This is even more crucial on the pricing page. This is the point where the potential customer is going to part with their money. Any ambiguity here about what they are going to be getting for that money each month will drastically increase their chances of not signing up.
SaaS Pricing Page Example: Wistia
When you first land on the pricing page of Wistia, a video marketing platform, it looks very clean and simple. In fact, they have simplified the pricing page multiple times in the past few months and years.
But they haven't sacrificed information. Here is the pricing page:
From this pricing page you know:
The prices for each tier ($0, $100, and $300 per month)
The main value metric (videos hosted)
The standard features (video hosting, analytics, unlimited users, video management tools)
Whether or not you get branding on the player
The added features available to Premium
How upgrades work
All of that information is collected on a page that is ~60% whitespace.
Don’t Forget Pricing Page Design
For too many SaaS startups, pricing page design is an afterthought. They put tons of effort into their product design, but no effort into the most important page potential customers are going to see before getting to the product.
This is the most important page of your marketing site. It is the culmination of your SaaS pricing strategy. It is the one that is going to convince prospects to sign up or not. To part with their hard-earned revenue or not. So the design has to be right.

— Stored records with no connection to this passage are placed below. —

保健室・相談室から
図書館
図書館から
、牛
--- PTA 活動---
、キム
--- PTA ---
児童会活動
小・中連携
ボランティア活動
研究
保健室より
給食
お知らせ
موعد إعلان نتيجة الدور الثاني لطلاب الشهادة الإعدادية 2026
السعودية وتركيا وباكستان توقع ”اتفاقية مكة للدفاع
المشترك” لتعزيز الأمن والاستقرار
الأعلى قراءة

These are only the three main considerations when designing your pricing page. You also might consider whether to use design to push people towards annual payments (yes), to include FAQs for any last minute questions (yes), feature matrices (no), or constant information (sometimes).
But these are the three main elements of a pricing page. If you have clear information so that potential customers can make an informed decision, orient the tiers around your buyer personas, and highlight your value metric to show exactly what matters most to customers, then you have a solid foundation for a great pricing page.